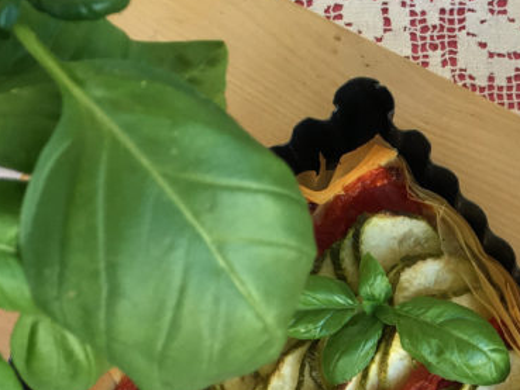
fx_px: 1382
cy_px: 541
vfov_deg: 15.2
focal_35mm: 92
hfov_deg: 20.8
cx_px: 492
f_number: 2.2
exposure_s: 1/100
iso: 40
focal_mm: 4.15
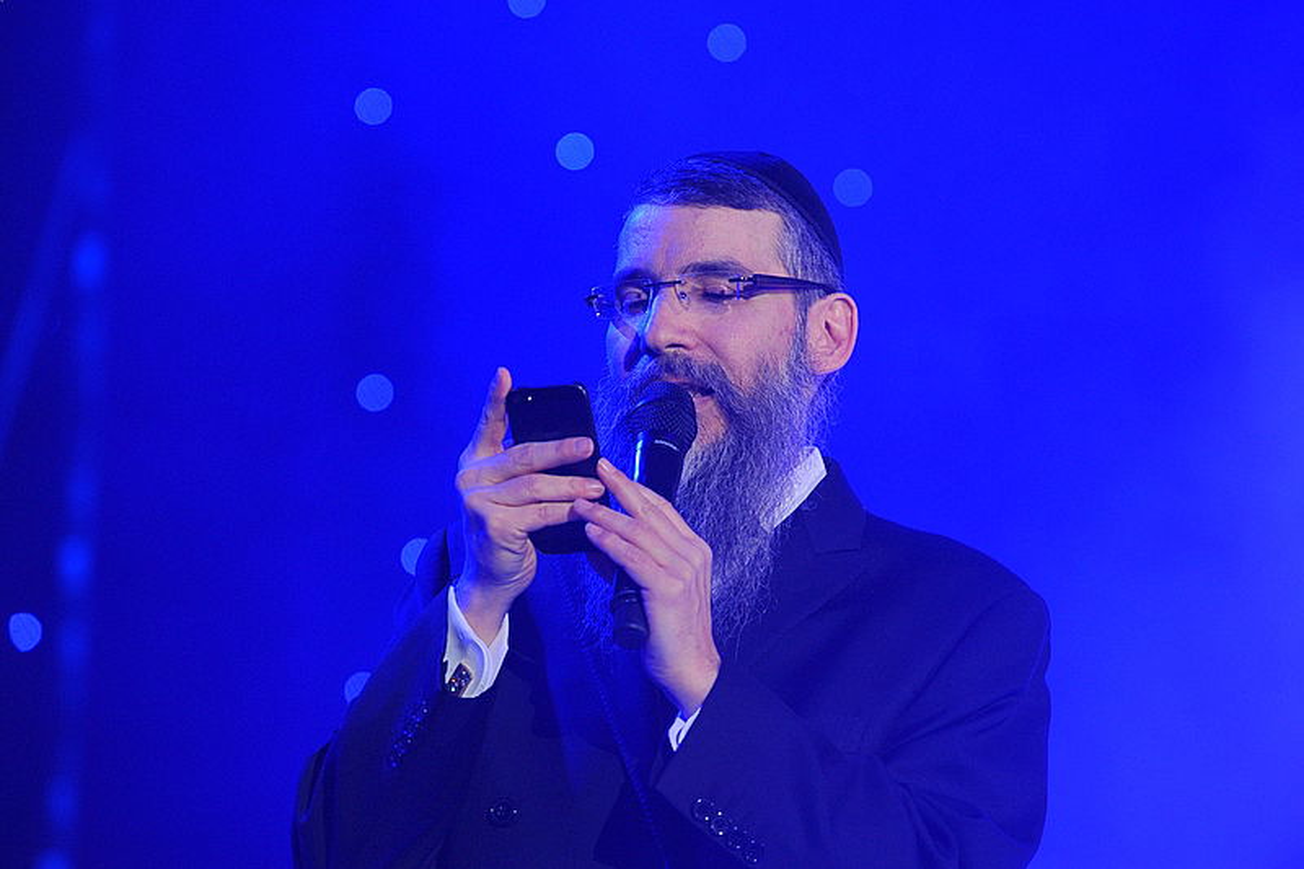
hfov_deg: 10.3
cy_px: 434
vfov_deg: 6.9
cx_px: 652
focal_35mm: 200
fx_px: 7242
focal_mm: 200
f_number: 5.6
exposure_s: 1/400
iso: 1600
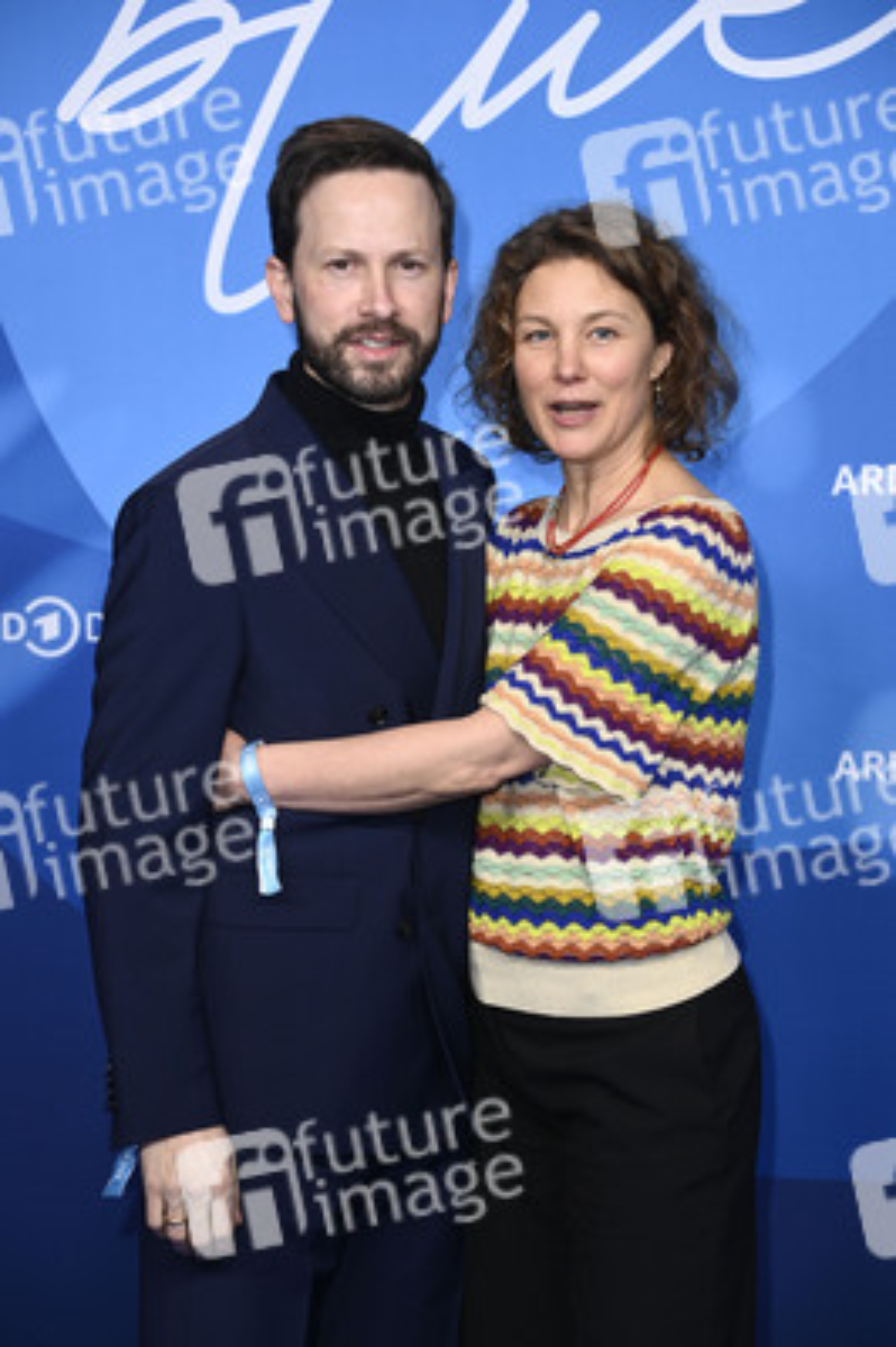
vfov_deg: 20.4
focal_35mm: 100
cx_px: 448
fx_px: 3740
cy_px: 674
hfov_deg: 13.7
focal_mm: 100
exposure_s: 1/250
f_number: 5.6
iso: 1000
**********
Transcribe the whole listing above exactly and leave out the pictures.

fx_px: 1382
cy_px: 541
vfov_deg: 15.2
focal_35mm: 92
hfov_deg: 20.8
cx_px: 492
f_number: 2.2
exposure_s: 1/100
iso: 40
focal_mm: 4.15
hfov_deg: 10.3
cy_px: 434
vfov_deg: 6.9
cx_px: 652
focal_35mm: 200
fx_px: 7242
focal_mm: 200
f_number: 5.6
exposure_s: 1/400
iso: 1600
vfov_deg: 20.4
focal_35mm: 100
cx_px: 448
fx_px: 3740
cy_px: 674
hfov_deg: 13.7
focal_mm: 100
exposure_s: 1/250
f_number: 5.6
iso: 1000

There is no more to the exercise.